Quote the whole listing exactly. Leave the pictures out of your copy.

MATERIAL SUPPLIED —
>>

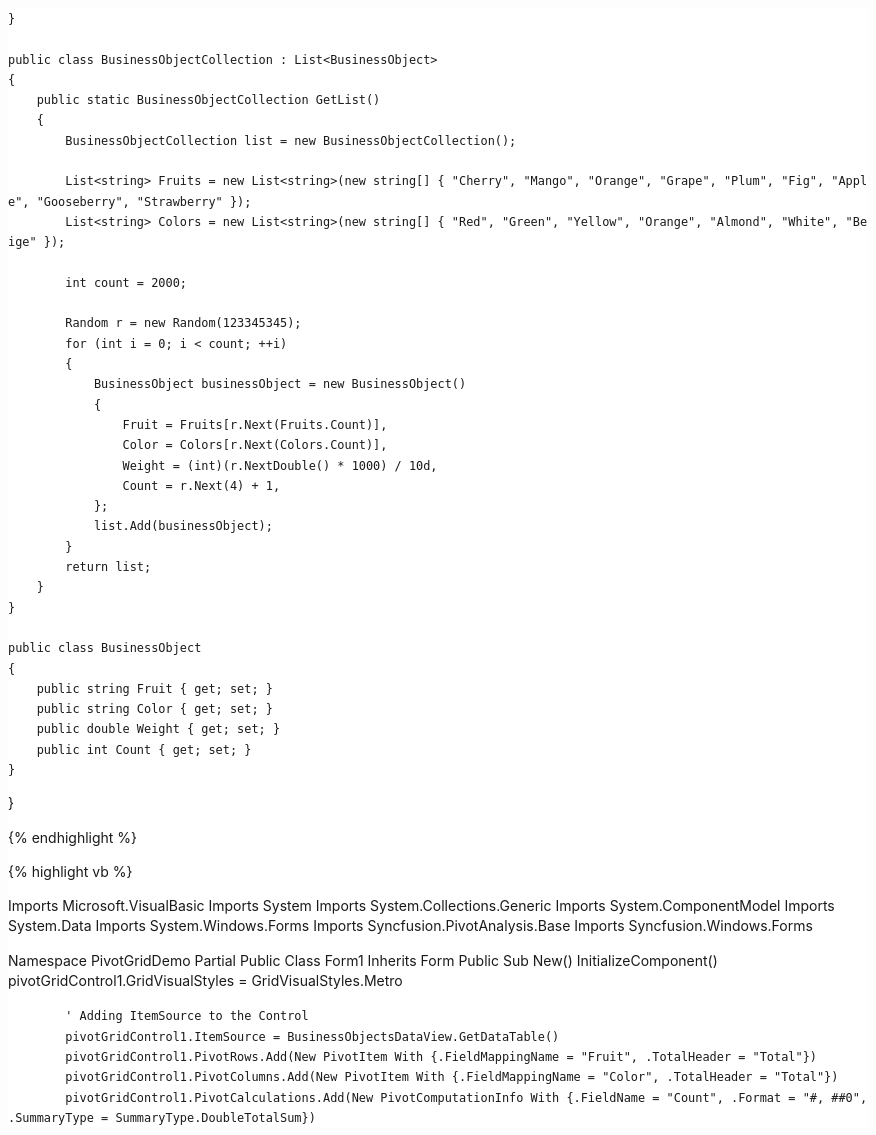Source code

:     }

    public class BusinessObjectCollection : List<BusinessObject>
    {
        public static BusinessObjectCollection GetList()
        {
            BusinessObjectCollection list = new BusinessObjectCollection();

            List<string> Fruits = new List<string>(new string[] { "Cherry", "Mango", "Orange", "Grape", "Plum", "Fig", "Apple", "Gooseberry", "Strawberry" });
            List<string> Colors = new List<string>(new string[] { "Red", "Green", "Yellow", "Orange", "Almond", "White", "Beige" });

            int count = 2000;

            Random r = new Random(123345345);
            for (int i = 0; i < count; ++i)
            {
                BusinessObject businessObject = new BusinessObject()
                {
                    Fruit = Fruits[r.Next(Fruits.Count)],
                    Color = Colors[r.Next(Colors.Count)],
                    Weight = (int)(r.NextDouble() * 1000) / 10d,
                    Count = r.Next(4) + 1,
                };
                list.Add(businessObject);
            }
            return list;
        }
    }

    public class BusinessObject
    {
        public string Fruit { get; set; }
        public string Color { get; set; }
        public double Weight { get; set; }
        public int Count { get; set; }
    }
}

{% endhighlight %}

{% highlight vb %}

Imports Microsoft.VisualBasic
Imports System
Imports System.Collections.Generic
Imports System.ComponentModel
Imports System.Data
Imports System.Windows.Forms
Imports Syncfusion.PivotAnalysis.Base
Imports Syncfusion.Windows.Forms

Namespace PivotGridDemo
    Partial Public Class Form1
        Inherits Form
        Public Sub New()
            InitializeComponent()
            pivotGridControl1.GridVisualStyles = GridVisualStyles.Metro

            ' Adding ItemSource to the Control
            pivotGridControl1.ItemSource = BusinessObjectsDataView.GetDataTable()
            pivotGridControl1.PivotRows.Add(New PivotItem With {.FieldMappingName = "Fruit", .TotalHeader = "Total"})
            pivotGridControl1.PivotColumns.Add(New PivotItem With {.FieldMappingName = "Color", .TotalHeader = "Total"})
            pivotGridControl1.PivotCalculations.Add(New PivotComputationInfo With {.FieldName = "Count", .Format = "#, ##0", .SummaryType = SummaryType.DoubleTotalSum})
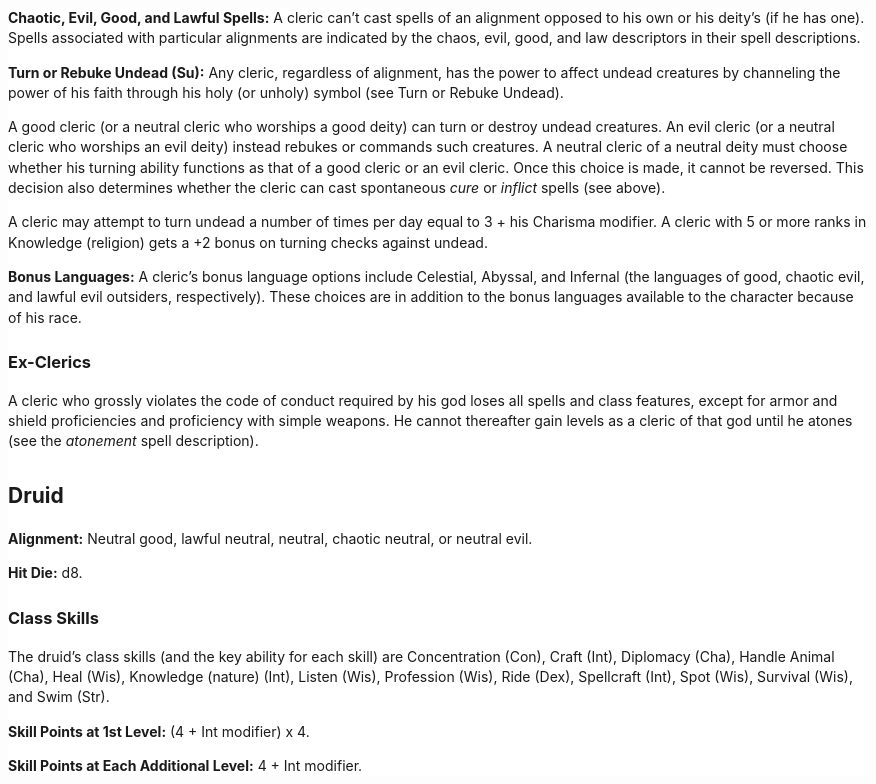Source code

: **Chaotic, Evil, Good, and Lawful Spells:** A cleric can’t cast spells of an alignment opposed to his own or his deity’s (if he has one). Spells associated with particular alignments are indicated by the chaos, evil, good, and law descriptors in their spell descriptions.

**Turn or Rebuke Undead (Su):** Any cleric, regardless of alignment, has the power to affect undead creatures by channeling the power of his faith through his holy (or unholy) symbol (see Turn or Rebuke Undead).

A good cleric (or a neutral cleric who worships a good deity) can turn or destroy undead creatures. An evil cleric (or a neutral cleric who worships an evil deity) instead rebukes or commands such creatures. A neutral cleric of a neutral deity must choose whether his turning ability functions as that of a good cleric or an evil cleric. Once this choice is made, it cannot be reversed. This decision also determines whether the cleric can cast spontaneous _cure_ or _inflict_ spells (see above).

A cleric may attempt to turn undead a number of times per day equal to 3 + his Charisma modifier. A cleric with 5 or more ranks in Knowledge (religion) gets a +2 bonus on turning checks against undead.

**Bonus Languages:** A cleric’s bonus language options include Celestial, Abyssal, and Infernal (the languages of good, chaotic evil, and lawful evil outsiders, respectively). These choices are in addition to the bonus languages available to the character because of his race.

### Ex-Clerics

A cleric who grossly violates the code of conduct required by his god loses all spells and class features, except for armor and shield proficiencies and proficiency with simple weapons. He cannot thereafter gain levels as a cleric of that god until he atones (see the _atonement_ spell description).

## Druid

**Alignment:** Neutral good, lawful neutral, neutral, chaotic neutral, or neutral evil.

**Hit Die:** d8.

### Class Skills

The druid’s class skills (and the key ability for each skill) are Concentration (Con), Craft (Int), Diplomacy (Cha), Handle Animal (Cha), Heal (Wis), Knowledge (nature) (Int), Listen (Wis), Profession (Wis), Ride (Dex), Spellcraft (Int), Spot (Wis), Survival (Wis), and Swim (Str).

**Skill Points at 1st Level:** (4 + Int modifier) x 4.

**Skill Points at Each Additional Level:** 4 + Int modifier.
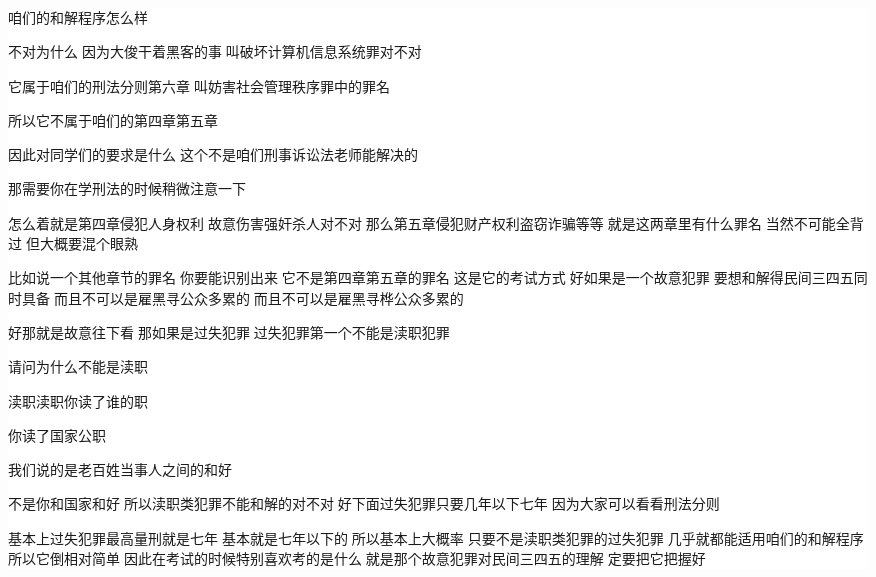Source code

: 咱们的和解程序怎么样

不对为什么
因为大俊干着黑客的事
叫破坏计算机信息系统罪对不对

它属于咱们的刑法分则第六章
叫妨害社会管理秩序罪中的罪名

所以它不属于咱们的第四章第五章

因此对同学们的要求是什么
这个不是咱们刑事诉讼法老师能解决的

那需要你在学刑法的时候稍微注意一下

怎么着就是第四章侵犯人身权利
故意伤害强奸杀人对不对
那么第五章侵犯财产权利盗窃诈骗等等
就是这两章里有什么罪名
当然不可能全背过
但大概要混个眼熟

比如说一个其他章节的罪名
你要能识别出来
它不是第四章第五章的罪名
这是它的考试方式
好如果是一个故意犯罪
要想和解得民间三四五同时具备
而且不可以是雇黑寻公众多累的
而且不可以是雇黑寻桦公众多累的

好那就是故意往下看
那如果是过失犯罪
过失犯罪第一个不能是渎职犯罪

请问为什么不能是渎职

渎职渎职你读了谁的职

你读了国家公职

我们说的是老百姓当事人之间的和好

不是你和国家和好
所以渎职类犯罪不能和解的对不对
好下面过失犯罪只要几年以下七年
因为大家可以看看刑法分则

基本上过失犯罪最高量刑就是七年
基本就是七年以下的
所以基本上大概率
只要不是渎职类犯罪的过失犯罪
几乎就都能适用咱们的和解程序
所以它倒相对简单
因此在考试的时候特别喜欢考的是什么
就是那个故意犯罪对民间三四五的理解
定要把它把握好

<<

ANSWER FOR THIS EXERCISE —
Source code

:     }

    public class BusinessObjectCollection : List<BusinessObject>
    {
        public static BusinessObjectCollection GetList()
        {
            BusinessObjectCollection list = new BusinessObjectCollection();

            List<string> Fruits = new List<string>(new string[] { "Cherry", "Mango", "Orange", "Grape", "Plum", "Fig", "Apple", "Gooseberry", "Strawberry" });
            List<string> Colors = new List<string>(new string[] { "Red", "Green", "Yellow", "Orange", "Almond", "White", "Beige" });

            int count = 2000;

            Random r = new Random(123345345);
            for (int i = 0; i < count; ++i)
            {
                BusinessObject businessObject = new BusinessObject()
                {
                    Fruit = Fruits[r.Next(Fruits.Count)],
                    Color = Colors[r.Next(Colors.Count)],
                    Weight = (int)(r.NextDouble() * 1000) / 10d,
                    Count = r.Next(4) + 1,
                };
                list.Add(businessObject);
            }
            return list;
        }
    }

    public class BusinessObject
    {
        public string Fruit { get; set; }
        public string Color { get; set; }
        public double Weight { get; set; }
        public int Count { get; set; }
    }
}

{% endhighlight %}

{% highlight vb %}

Imports Microsoft.VisualBasic
Imports System
Imports System.Collections.Generic
Imports System.ComponentModel
Imports System.Data
Imports System.Windows.Forms
Imports Syncfusion.PivotAnalysis.Base
Imports Syncfusion.Windows.Forms

Namespace PivotGridDemo
    Partial Public Class Form1
        Inherits Form
        Public Sub New()
            InitializeComponent()
            pivotGridControl1.GridVisualStyles = GridVisualStyles.Metro

            ' Adding ItemSource to the Control
            pivotGridControl1.ItemSource = BusinessObjectsDataView.GetDataTable()
            pivotGridControl1.PivotRows.Add(New PivotItem With {.FieldMappingName = "Fruit", .TotalHeader = "Total"})
            pivotGridControl1.PivotColumns.Add(New PivotItem With {.FieldMappingName = "Color", .TotalHeader = "Total"})
            pivotGridControl1.PivotCalculations.Add(New PivotComputationInfo With {.FieldName = "Count", .Format = "#, ##0", .SummaryType = SummaryType.DoubleTotalSum})
Source code

: **Chaotic, Evil, Good, and Lawful Spells:** A cleric can’t cast spells of an alignment opposed to his own or his deity’s (if he has one). Spells associated with particular alignments are indicated by the chaos, evil, good, and law descriptors in their spell descriptions.

**Turn or Rebuke Undead (Su):** Any cleric, regardless of alignment, has the power to affect undead creatures by channeling the power of his faith through his holy (or unholy) symbol (see Turn or Rebuke Undead).

A good cleric (or a neutral cleric who worships a good deity) can turn or destroy undead creatures. An evil cleric (or a neutral cleric who worships an evil deity) instead rebukes or commands such creatures. A neutral cleric of a neutral deity must choose whether his turning ability functions as that of a good cleric or an evil cleric. Once this choice is made, it cannot be reversed. This decision also determines whether the cleric can cast spontaneous _cure_ or _inflict_ spells (see above).

A cleric may attempt to turn undead a number of times per day equal to 3 + his Charisma modifier. A cleric with 5 or more ranks in Knowledge (religion) gets a +2 bonus on turning checks against undead.

**Bonus Languages:** A cleric’s bonus language options include Celestial, Abyssal, and Infernal (the languages of good, chaotic evil, and lawful evil outsiders, respectively). These choices are in addition to the bonus languages available to the character because of his race.

### Ex-Clerics

A cleric who grossly violates the code of conduct required by his god loses all spells and class features, except for armor and shield proficiencies and proficiency with simple weapons. He cannot thereafter gain levels as a cleric of that god until he atones (see the _atonement_ spell description).

## Druid

**Alignment:** Neutral good, lawful neutral, neutral, chaotic neutral, or neutral evil.

**Hit Die:** d8.

### Class Skills

The druid’s class skills (and the key ability for each skill) are Concentration (Con), Craft (Int), Diplomacy (Cha), Handle Animal (Cha), Heal (Wis), Knowledge (nature) (Int), Listen (Wis), Profession (Wis), Ride (Dex), Spellcraft (Int), Spot (Wis), Survival (Wis), and Swim (Str).

**Skill Points at 1st Level:** (4 + Int modifier) x 4.

**Skill Points at Each Additional Level:** 4 + Int modifier.
Source code

: 咱们的和解程序怎么样

不对为什么
因为大俊干着黑客的事
叫破坏计算机信息系统罪对不对

它属于咱们的刑法分则第六章
叫妨害社会管理秩序罪中的罪名

所以它不属于咱们的第四章第五章

因此对同学们的要求是什么
这个不是咱们刑事诉讼法老师能解决的

那需要你在学刑法的时候稍微注意一下

怎么着就是第四章侵犯人身权利
故意伤害强奸杀人对不对
那么第五章侵犯财产权利盗窃诈骗等等
就是这两章里有什么罪名
当然不可能全背过
但大概要混个眼熟

比如说一个其他章节的罪名
你要能识别出来
它不是第四章第五章的罪名
这是它的考试方式
好如果是一个故意犯罪
要想和解得民间三四五同时具备
而且不可以是雇黑寻公众多累的
而且不可以是雇黑寻桦公众多累的

好那就是故意往下看
那如果是过失犯罪
过失犯罪第一个不能是渎职犯罪

请问为什么不能是渎职

渎职渎职你读了谁的职

你读了国家公职

我们说的是老百姓当事人之间的和好

不是你和国家和好
所以渎职类犯罪不能和解的对不对
好下面过失犯罪只要几年以下七年
因为大家可以看看刑法分则

基本上过失犯罪最高量刑就是七年
基本就是七年以下的
所以基本上大概率
只要不是渎职类犯罪的过失犯罪
几乎就都能适用咱们的和解程序
所以它倒相对简单
因此在考试的时候特别喜欢考的是什么
就是那个故意犯罪对民间三四五的理解
定要把它把握好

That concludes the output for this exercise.